Extended Data Fig 3. Multi-label contrastive learning for visual representations.

Contrastive learning for visual representation is an active area of research in computer vision [22, 57, 58]. While the majority of research has focused on self-supervised learning, supervised contrastive loss functions have been underexplored and provide several advantages over supervised cross-entropy losses [58, 59]. Unfortunately, no straightforward extension of existing contrastive loss functions, such as InfoNCE[60] and NT-Xent[61], can accommodate multi-label supervision. Here, we propose a simple and general extension of supervised contrastive learning for multi-label tasks and present the method in the context of patch-based image classification. a, Our multi-label contrastive learning framework starts with a randomly sampled anchor image with an associated set of labels. Within each minibatch a set of positive examples are defined for each label of the anchor image that shares the same label status.
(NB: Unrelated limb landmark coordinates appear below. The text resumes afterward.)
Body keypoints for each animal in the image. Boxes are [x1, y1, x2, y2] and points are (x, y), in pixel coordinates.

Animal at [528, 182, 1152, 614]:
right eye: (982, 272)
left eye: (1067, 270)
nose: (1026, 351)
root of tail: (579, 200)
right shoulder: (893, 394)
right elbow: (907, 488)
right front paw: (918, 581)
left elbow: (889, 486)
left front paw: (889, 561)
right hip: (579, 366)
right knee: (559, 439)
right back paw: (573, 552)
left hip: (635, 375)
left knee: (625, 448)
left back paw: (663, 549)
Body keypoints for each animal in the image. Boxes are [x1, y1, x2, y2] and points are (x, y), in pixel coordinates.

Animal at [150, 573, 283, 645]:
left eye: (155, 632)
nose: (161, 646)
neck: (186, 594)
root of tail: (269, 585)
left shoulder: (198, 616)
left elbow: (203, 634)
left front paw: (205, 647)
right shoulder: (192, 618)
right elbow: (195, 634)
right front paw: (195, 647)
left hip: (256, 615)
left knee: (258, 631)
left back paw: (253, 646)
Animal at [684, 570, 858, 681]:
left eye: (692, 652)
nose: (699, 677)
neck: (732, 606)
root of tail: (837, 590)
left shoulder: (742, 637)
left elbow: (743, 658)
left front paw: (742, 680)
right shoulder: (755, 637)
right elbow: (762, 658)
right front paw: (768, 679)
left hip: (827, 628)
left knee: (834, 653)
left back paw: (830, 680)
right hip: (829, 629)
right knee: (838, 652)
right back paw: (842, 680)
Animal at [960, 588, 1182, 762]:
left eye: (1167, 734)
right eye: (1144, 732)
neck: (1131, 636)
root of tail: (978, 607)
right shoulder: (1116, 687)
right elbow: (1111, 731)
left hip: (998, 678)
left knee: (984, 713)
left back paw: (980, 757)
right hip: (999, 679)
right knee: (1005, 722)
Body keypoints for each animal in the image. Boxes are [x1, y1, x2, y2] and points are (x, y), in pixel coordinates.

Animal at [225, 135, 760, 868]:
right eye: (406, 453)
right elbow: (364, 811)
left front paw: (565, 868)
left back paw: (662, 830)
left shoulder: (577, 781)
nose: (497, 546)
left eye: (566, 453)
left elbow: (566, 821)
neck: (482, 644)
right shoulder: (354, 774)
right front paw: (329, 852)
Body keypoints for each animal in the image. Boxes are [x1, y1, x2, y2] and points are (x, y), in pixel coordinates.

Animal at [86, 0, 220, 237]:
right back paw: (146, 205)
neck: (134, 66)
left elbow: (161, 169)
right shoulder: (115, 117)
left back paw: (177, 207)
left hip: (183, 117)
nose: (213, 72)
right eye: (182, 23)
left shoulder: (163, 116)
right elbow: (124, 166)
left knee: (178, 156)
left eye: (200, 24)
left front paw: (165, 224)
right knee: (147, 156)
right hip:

All images in the minibatch undergo a feedforward pass through the SRH encoder (red dotted lines indicate weight sharing). Each image representation vector (2048-D) is then passed through multiple label projectors (128-D) in order to compute a contrastive loss for each label (yellow dashed line). The scalar label-level contrastive loss is then summed and backpropagated through the projectors and image encoder. The multi-label contrastive loss is computed for all examples in each minibatch. b, PyTorch-style pseudocode for implementation of our proposed multi-label contrastive learning framework is shown. Note that this framework is general and can be applied to any multi-label classification task. We call our implementation patchcon because individual image patches are sampled from whole slide SRH images to compute the contrastive loss. Because we use a single projection layer for each label and the same image encoder is used for all images, the computational complexity is linear in the number of labels.